+++ Extracted material

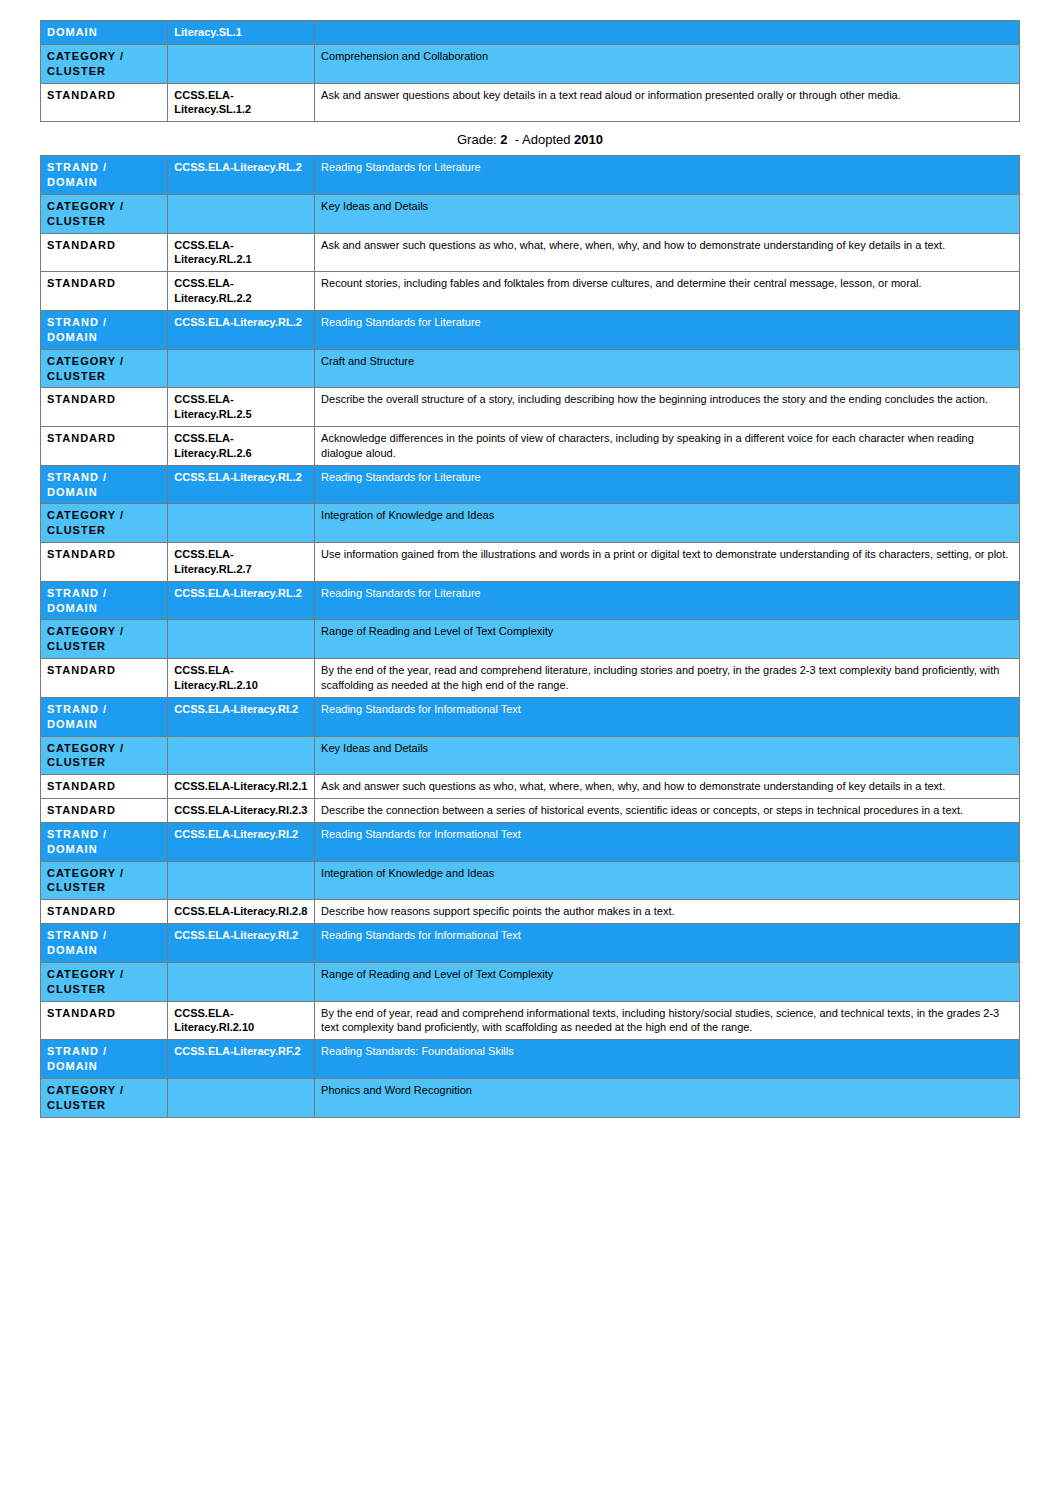| DOMAIN | Literacy.SL.1 | |
| CATEGORY / CLUSTER | | Comprehension and Collaboration |
| STANDARD | CCSS.ELA-Literacy.SL.1.2 | Ask and answer questions about key details in a text read aloud or information presented orally or through other media. |
Grade: 2 - Adopted 2010
| STRAND / DOMAIN | CCSS.ELA-Literacy.RL.2 | Reading Standards for Literature |
| CATEGORY / CLUSTER | | Key Ideas and Details |
| STANDARD | CCSS.ELA-Literacy.RL.2.1 | Ask and answer such questions as who, what, where, when, why, and how to demonstrate understanding of key details in a text. |
| STANDARD | CCSS.ELA-Literacy.RL.2.2 | Recount stories, including fables and folktales from diverse cultures, and determine their central message, lesson, or moral. |
| STRAND / DOMAIN | CCSS.ELA-Literacy.RL.2 | Reading Standards for Literature |
| CATEGORY / CLUSTER | | Craft and Structure |
| STANDARD | CCSS.ELA-Literacy.RL.2.5 | Describe the overall structure of a story, including describing how the beginning introduces the story and the ending concludes the action. |
| STANDARD | CCSS.ELA-Literacy.RL.2.6 | Acknowledge differences in the points of view of characters, including by speaking in a different voice for each character when reading dialogue aloud. |
| STRAND / DOMAIN | CCSS.ELA-Literacy.RL.2 | Reading Standards for Literature |
| CATEGORY / CLUSTER | | Integration of Knowledge and Ideas |
| STANDARD | CCSS.ELA-Literacy.RL.2.7 | Use information gained from the illustrations and words in a print or digital text to demonstrate understanding of its characters, setting, or plot. |
| STRAND / DOMAIN | CCSS.ELA-Literacy.RL.2 | Reading Standards for Literature |
| CATEGORY / CLUSTER | | Range of Reading and Level of Text Complexity |
| STANDARD | CCSS.ELA-Literacy.RL.2.10 | By the end of the year, read and comprehend literature, including stories and poetry, in the grades 2-3 text complexity band proficiently, with scaffolding as needed at the high end of the range. |
| STRAND / DOMAIN | CCSS.ELA-Literacy.RI.2 | Reading Standards for Informational Text |
| CATEGORY / CLUSTER | | Key Ideas and Details |
| STANDARD | CCSS.ELA-Literacy.RI.2.1 | Ask and answer such questions as who, what, where, when, why, and how to demonstrate understanding of key details in a text. |
| STANDARD | CCSS.ELA-Literacy.RI.2.3 | Describe the connection between a series of historical events, scientific ideas or concepts, or steps in technical procedures in a text. |
| STRAND / DOMAIN | CCSS.ELA-Literacy.RI.2 | Reading Standards for Informational Text |
| CATEGORY / CLUSTER | | Integration of Knowledge and Ideas |
| STANDARD | CCSS.ELA-Literacy.RI.2.8 | Describe how reasons support specific points the author makes in a text. |
| STRAND / DOMAIN | CCSS.ELA-Literacy.RI.2 | Reading Standards for Informational Text |
| CATEGORY / CLUSTER | | Range of Reading and Level of Text Complexity |
| STANDARD | CCSS.ELA-Literacy.RI.2.10 | By the end of year, read and comprehend informational texts, including history/social studies, science, and technical texts, in the grades 2-3 text complexity band proficiently, with scaffolding as needed at the high end of the range. |
| STRAND / DOMAIN | CCSS.ELA-Literacy.RF.2 | Reading Standards: Foundational Skills |
| CATEGORY / CLUSTER | | Phonics and Word Recognition |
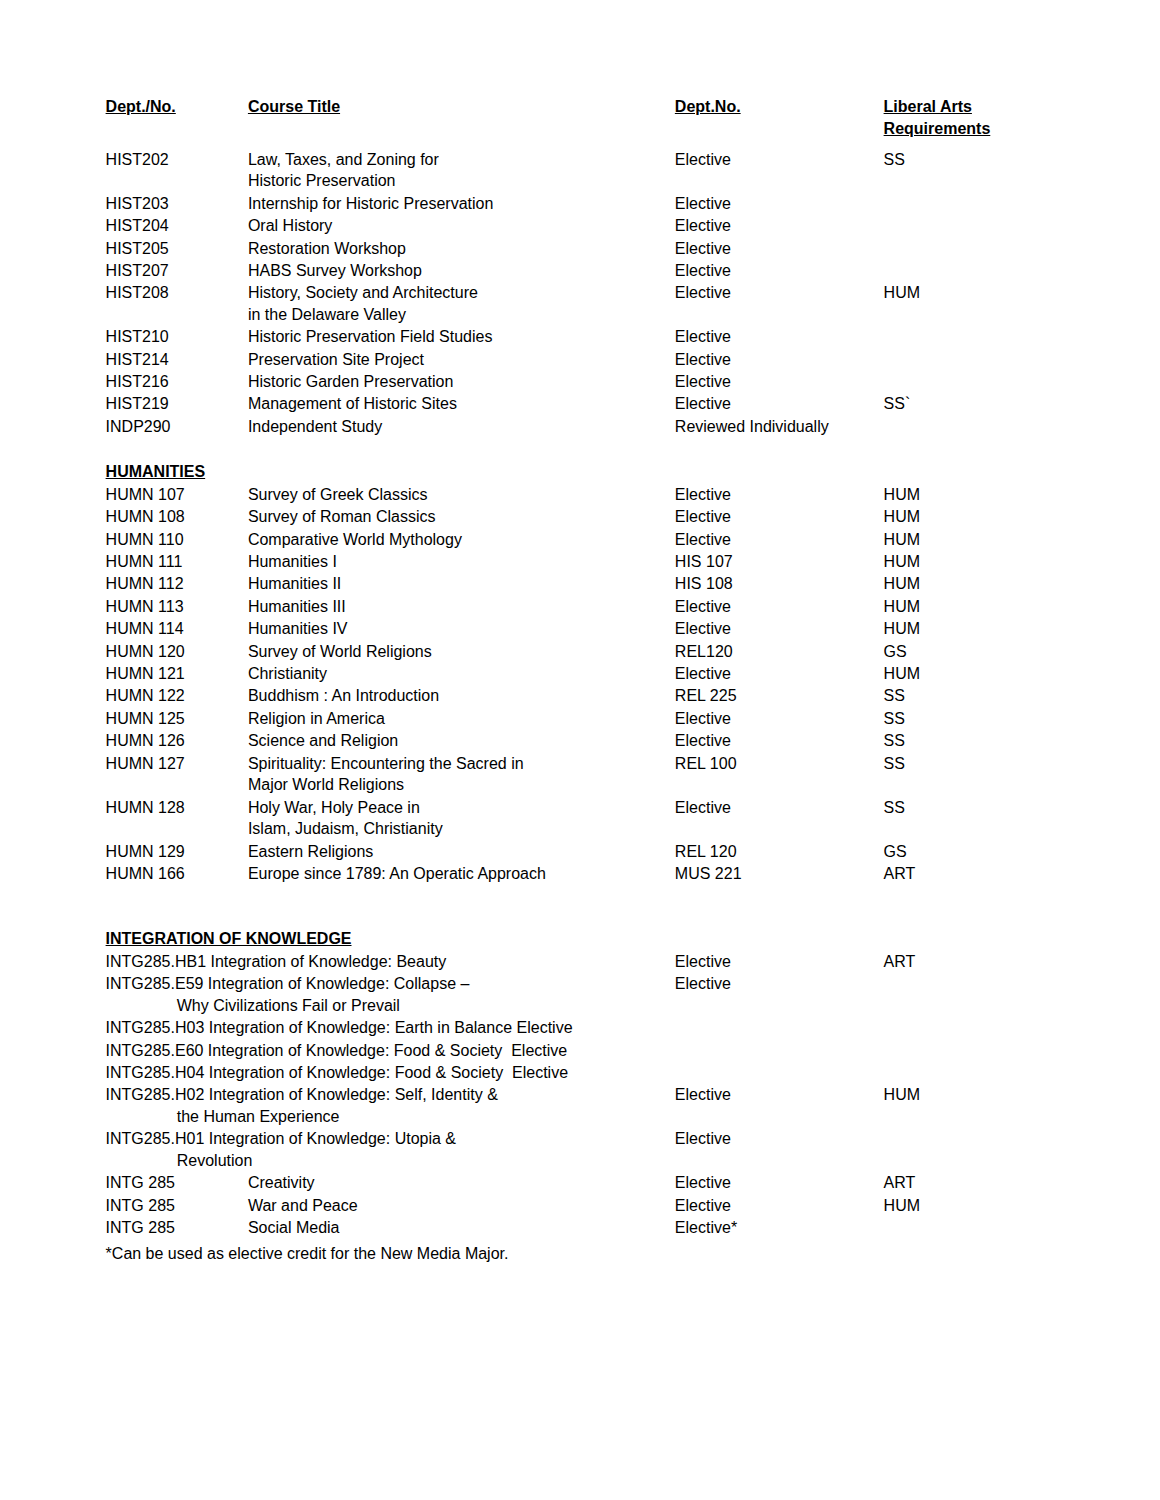| Dept./No. | Course Title | Dept.No. | Liberal Arts Requirements |
| --- | --- | --- | --- |
| HIST202 | Law, Taxes, and Zoning for Historic Preservation | Elective | SS |
| HIST203 | Internship for Historic Preservation | Elective | |
| HIST204 | Oral History | Elective | |
| HIST205 | Restoration Workshop | Elective | |
| HIST207 | HABS Survey Workshop | Elective | |
| HIST208 | History, Society and Architecture in the Delaware Valley | Elective | HUM |
| HIST210 | Historic Preservation Field Studies | Elective | |
| HIST214 | Preservation Site Project | Elective | |
| HIST216 | Historic Garden Preservation | Elective | |
| HIST219 | Management of Historic Sites | Elective | SS` |
| INDP290 | Independent Study | Reviewed Individually |
| HUMANITIES |
| HUMN 107 | Survey of Greek Classics | Elective | HUM |
| HUMN 108 | Survey of Roman Classics | Elective | HUM |
| HUMN 110 | Comparative World Mythology | Elective | HUM |
| HUMN 111 | Humanities I | HIS 107 | HUM |
| HUMN 112 | Humanities II | HIS 108 | HUM |
| HUMN 113 | Humanities III | Elective | HUM |
| HUMN 114 | Humanities IV | Elective | HUM |
| HUMN 120 | Survey of World Religions | REL120 | GS |
| HUMN 121 | Christianity | Elective | HUM |
| HUMN 122 | Buddhism : An Introduction | REL 225 | SS |
| HUMN 125 | Religion in America | Elective | SS |
| HUMN 126 | Science and Religion | Elective | SS |
| HUMN 127 | Spirituality: Encountering the Sacred in Major World Religions | REL 100 | SS |
| HUMN 128 | Holy War, Holy Peace in Islam, Judaism, Christianity | Elective | SS |
| HUMN 129 | Eastern Religions | REL 120 | GS |
| HUMN 166 | Europe since 1789: An Operatic Approach | MUS 221 | ART |
| INTEGRATION OF KNOWLEDGE |
| INTG285.HB1 Integration of Knowledge: Beauty | Elective | ART |
| INTG285.E59 Integration of Knowledge: Collapse – Why Civilizations Fail or Prevail | Elective | |
| INTG285.H03 Integration of Knowledge: Earth in Balance Elective | |
| INTG285.E60 Integration of Knowledge: Food & Society Elective | |
| INTG285.H04 Integration of Knowledge: Food & Society Elective | |
| INTG285.H02 Integration of Knowledge: Self, Identity & the Human Experience | Elective | HUM |
| INTG285.H01 Integration of Knowledge: Utopia & Revolution | Elective | |
| INTG 285 | Creativity | Elective | ART |
| INTG 285 | War and Peace | Elective | HUM |
| INTG 285 | Social Media | Elective* | |
*Can be used as elective credit for the New Media Major.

++++++

# [Activity]
All records above should be duplicated exactly, with the pictures omitted.

# [Answer to this exercise]
| DOMAIN | Literacy.SL.1 | |
| CATEGORY / CLUSTER | | Comprehension and Collaboration |
| STANDARD | CCSS.ELA-Literacy.SL.1.2 | Ask and answer questions about key details in a text read aloud or information presented orally or through other media. |
Grade: 2 - Adopted 2010
| STRAND / DOMAIN | CCSS.ELA-Literacy.RL.2 | Reading Standards for Literature |
| CATEGORY / CLUSTER | | Key Ideas and Details |
| STANDARD | CCSS.ELA-Literacy.RL.2.1 | Ask and answer such questions as who, what, where, when, why, and how to demonstrate understanding of key details in a text. |
| STANDARD | CCSS.ELA-Literacy.RL.2.2 | Recount stories, including fables and folktales from diverse cultures, and determine their central message, lesson, or moral. |
| STRAND / DOMAIN | CCSS.ELA-Literacy.RL.2 | Reading Standards for Literature |
| CATEGORY / CLUSTER | | Craft and Structure |
| STANDARD | CCSS.ELA-Literacy.RL.2.5 | Describe the overall structure of a story, including describing how the beginning introduces the story and the ending concludes the action. |
| STANDARD | CCSS.ELA-Literacy.RL.2.6 | Acknowledge differences in the points of view of characters, including by speaking in a different voice for each character when reading dialogue aloud. |
| STRAND / DOMAIN | CCSS.ELA-Literacy.RL.2 | Reading Standards for Literature |
| CATEGORY / CLUSTER | | Integration of Knowledge and Ideas |
| STANDARD | CCSS.ELA-Literacy.RL.2.7 | Use information gained from the illustrations and words in a print or digital text to demonstrate understanding of its characters, setting, or plot. |
| STRAND / DOMAIN | CCSS.ELA-Literacy.RL.2 | Reading Standards for Literature |
| CATEGORY / CLUSTER | | Range of Reading and Level of Text Complexity |
| STANDARD | CCSS.ELA-Literacy.RL.2.10 | By the end of the year, read and comprehend literature, including stories and poetry, in the grades 2-3 text complexity band proficiently, with scaffolding as needed at the high end of the range. |
| STRAND / DOMAIN | CCSS.ELA-Literacy.RI.2 | Reading Standards for Informational Text |
| CATEGORY / CLUSTER | | Key Ideas and Details |
| STANDARD | CCSS.ELA-Literacy.RI.2.1 | Ask and answer such questions as who, what, where, when, why, and how to demonstrate understanding of key details in a text. |
| STANDARD | CCSS.ELA-Literacy.RI.2.3 | Describe the connection between a series of historical events, scientific ideas or concepts, or steps in technical procedures in a text. |
| STRAND / DOMAIN | CCSS.ELA-Literacy.RI.2 | Reading Standards for Informational Text |
| CATEGORY / CLUSTER | | Integration of Knowledge and Ideas |
| STANDARD | CCSS.ELA-Literacy.RI.2.8 | Describe how reasons support specific points the author makes in a text. |
| STRAND / DOMAIN | CCSS.ELA-Literacy.RI.2 | Reading Standards for Informational Text |
| CATEGORY / CLUSTER | | Range of Reading and Level of Text Complexity |
| STANDARD | CCSS.ELA-Literacy.RI.2.10 | By the end of year, read and comprehend informational texts, including history/social studies, science, and technical texts, in the grades 2-3 text complexity band proficiently, with scaffolding as needed at the high end of the range. |
| STRAND / DOMAIN | CCSS.ELA-Literacy.RF.2 | Reading Standards: Foundational Skills |
| CATEGORY / CLUSTER | | Phonics and Word Recognition |
| Dept./No. | Course Title | Dept.No. | Liberal Arts Requirements |
| --- | --- | --- | --- |
| HIST202 | Law, Taxes, and Zoning for Historic Preservation | Elective | SS |
| HIST203 | Internship for Historic Preservation | Elective | |
| HIST204 | Oral History | Elective | |
| HIST205 | Restoration Workshop | Elective | |
| HIST207 | HABS Survey Workshop | Elective | |
| HIST208 | History, Society and Architecture in the Delaware Valley | Elective | HUM |
| HIST210 | Historic Preservation Field Studies | Elective | |
| HIST214 | Preservation Site Project | Elective | |
| HIST216 | Historic Garden Preservation | Elective | |
| HIST219 | Management of Historic Sites | Elective | SS` |
| INDP290 | Independent Study | Reviewed Individually |
| HUMANITIES |
| HUMN 107 | Survey of Greek Classics | Elective | HUM |
| HUMN 108 | Survey of Roman Classics | Elective | HUM |
| HUMN 110 | Comparative World Mythology | Elective | HUM |
| HUMN 111 | Humanities I | HIS 107 | HUM |
| HUMN 112 | Humanities II | HIS 108 | HUM |
| HUMN 113 | Humanities III | Elective | HUM |
| HUMN 114 | Humanities IV | Elective | HUM |
| HUMN 120 | Survey of World Religions | REL120 | GS |
| HUMN 121 | Christianity | Elective | HUM |
| HUMN 122 | Buddhism : An Introduction | REL 225 | SS |
| HUMN 125 | Religion in America | Elective | SS |
| HUMN 126 | Science and Religion | Elective | SS |
| HUMN 127 | Spirituality: Encountering the Sacred in Major World Religions | REL 100 | SS |
| HUMN 128 | Holy War, Holy Peace in Islam, Judaism, Christianity | Elective | SS |
| HUMN 129 | Eastern Religions | REL 120 | GS |
| HUMN 166 | Europe since 1789: An Operatic Approach | MUS 221 | ART |
| INTEGRATION OF KNOWLEDGE |
| INTG285.HB1 Integration of Knowledge: Beauty | Elective | ART |
| INTG285.E59 Integration of Knowledge: Collapse – Why Civilizations Fail or Prevail | Elective | |
| INTG285.H03 Integration of Knowledge: Earth in Balance Elective | |
| INTG285.E60 Integration of Knowledge: Food & Society Elective | |
| INTG285.H04 Integration of Knowledge: Food & Society Elective | |
| INTG285.H02 Integration of Knowledge: Self, Identity & the Human Experience | Elective | HUM |
| INTG285.H01 Integration of Knowledge: Utopia & Revolution | Elective | |
| INTG 285 | Creativity | Elective | ART |
| INTG 285 | War and Peace | Elective | HUM |
| INTG 285 | Social Media | Elective* | |
*Can be used as elective credit for the New Media Major.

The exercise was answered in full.